Marta Bagatin1, Simone Gerardin1, Alessandra Bertoldo1, Alessandro Paccagnella1, Véronique Ferlet-Cavrois2, Alessandra Costantino2, Michele Muschitiello2, Pierre-Xiao Wang3
1 University of Padova. Department of Information Engineering, Padova, Italy
2 ESA ESTEC, Noordwijk, The Netherlands
3 3D PLUS, Bus Cedex, France
The impact of sample-to-sample variability on the number of bit errors induced by total ionizing dose in 25-nm Single Level Cell (SLC) NAND Flash memories was experimentally studied using gamma rays from a Co60 source. Low total ionizing doses were considered, in such a way that degradation of the peripheral circuity was negligible and the errors were mainly due to charge loss from the floating gate cells, and to a much smaller extent to charge trapping in the oxides surrounding the storage element.
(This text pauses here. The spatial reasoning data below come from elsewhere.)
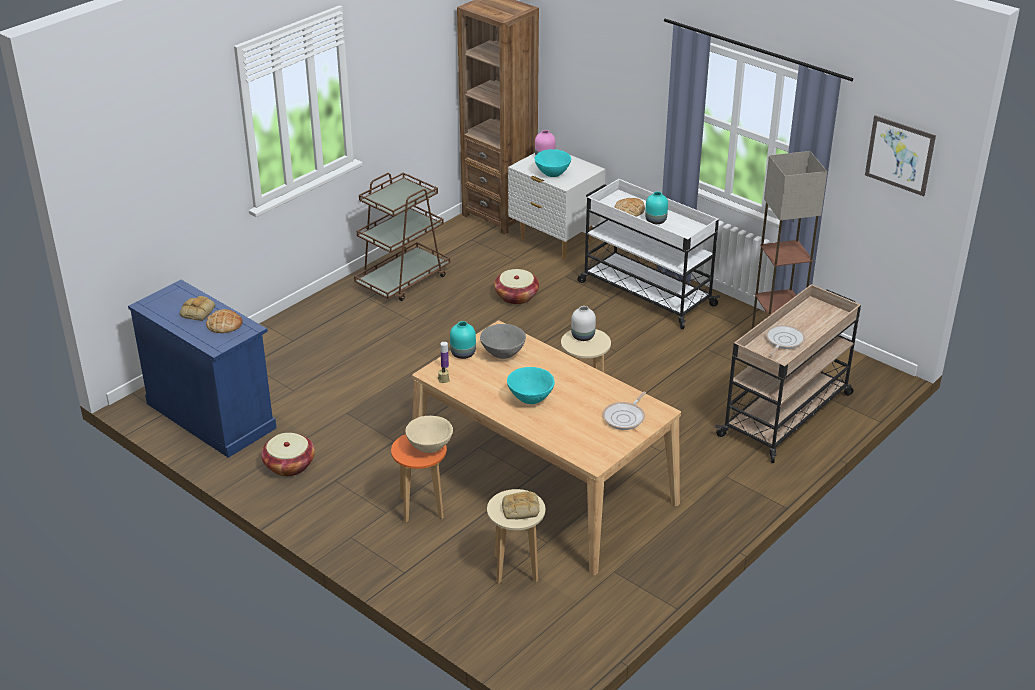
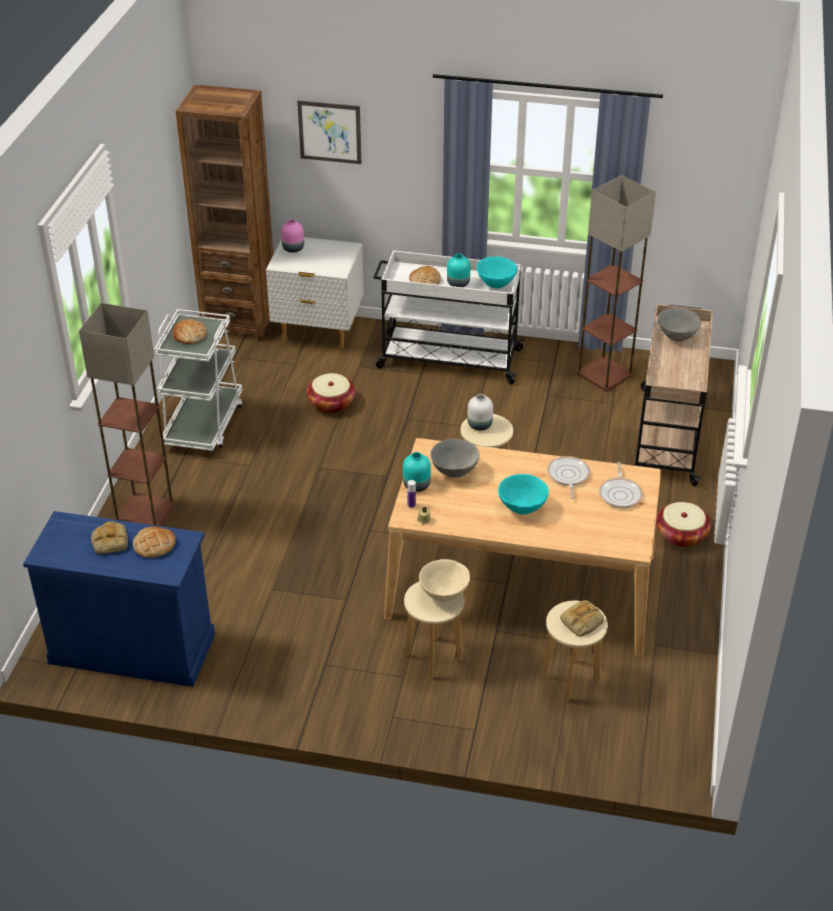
camera: 30 degrees left, 5 degrees up
(289, 465) = (264, 668): basket -> basket (681, 535)
(303, 327) = (144, 513): none -> floor lamp
(397, 194) = (189, 335): none -> bread
(403, 280) = (203, 424): brown cart -> white cart
(421, 508) = (433, 658): orange stool -> beige stool
(552, 174) = (317, 264): turquoise bowl -> turquoise bowl (495, 284)
(783, 341) = (674, 367): frying pan -> frying pan (568, 476)
(811, 318) = (676, 337): none -> grey bowl
(899, 155) = (711, 158): picture -> picture (329, 132)

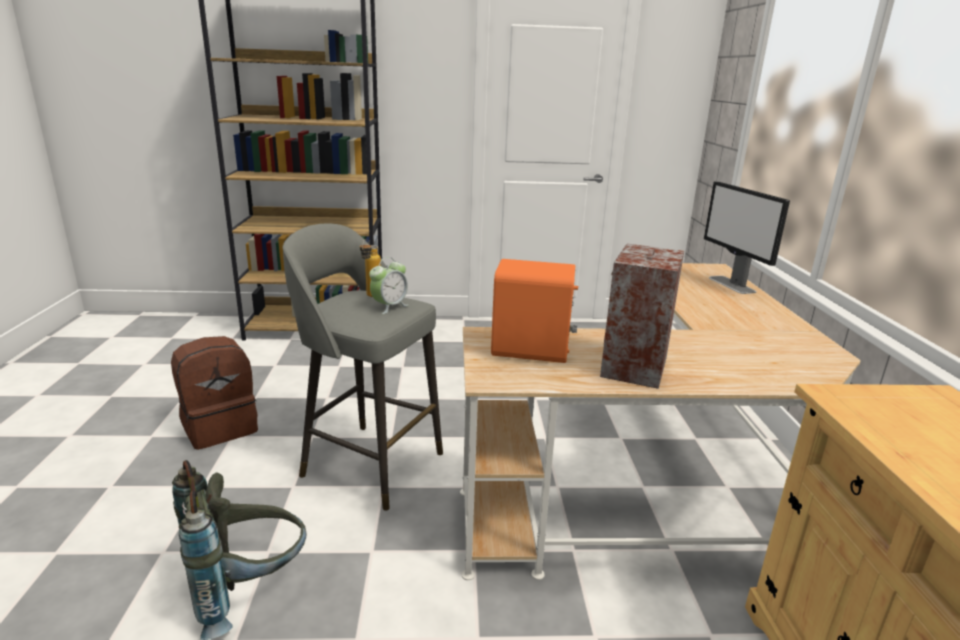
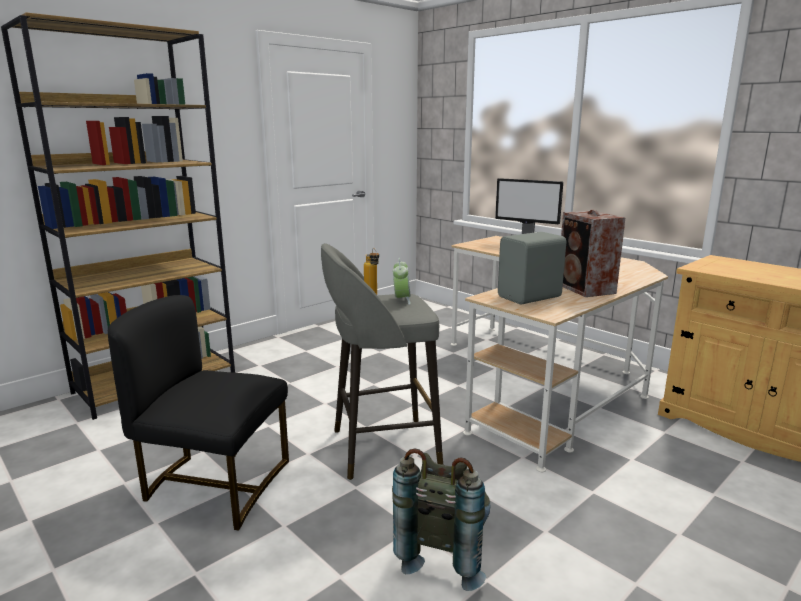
camera: 40 degrees left, 5 degrees down
(220, 427) = (214, 485): brown backpack -> black chair
(531, 352) = (531, 297): orange speaker -> grey speaker

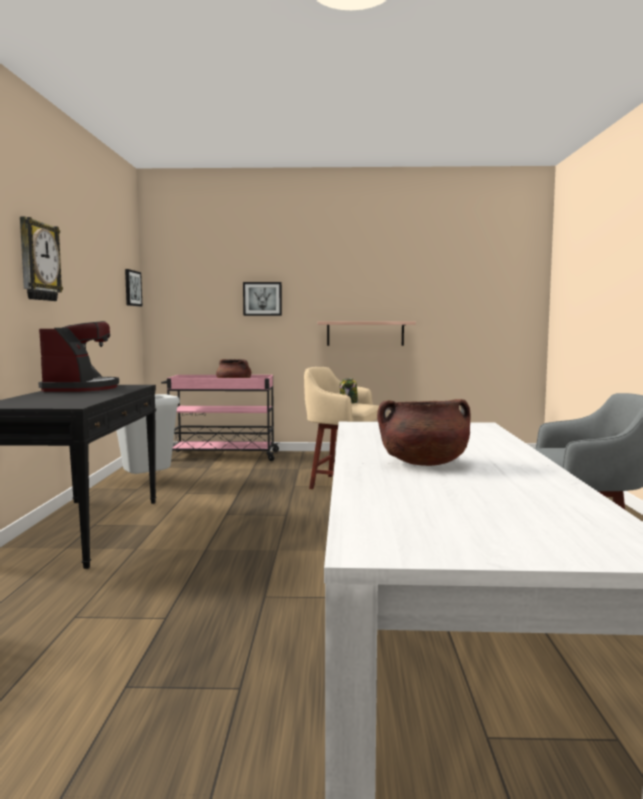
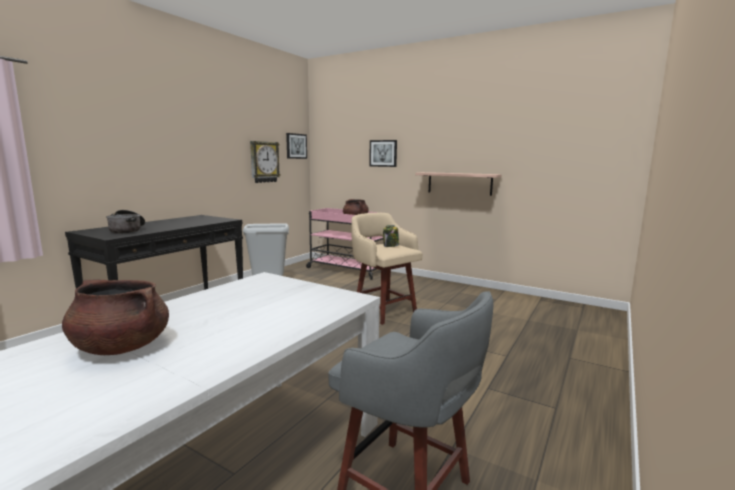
camera: 30 degrees right, 5 degrees up
(38, 261) = (166, 132): wall clock -> wall clock (264, 162)
(55, 400) = (127, 230): none -> cooking pot
(81, 388) = (189, 219): coffee machine -> none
Two production lots, for a total of more than 1 TBit of cells, were analyzed from a statistical point of view and the results were fitted with different distributions, in order to find the best match. The lognormal and Birnbaum-Saunders functions appeared to offer the best fit. However, physical modeling shows that neither of them is strictly justifiable and that a more complex form is needed to correctly capture the initial Gaussian distribution of cell threshold voltage and the shift induced by total dose. Implications of the choice of the statistical distribution on the number of samples needed to correctly estimate the number of floating gate errors as a function of dose are discussed.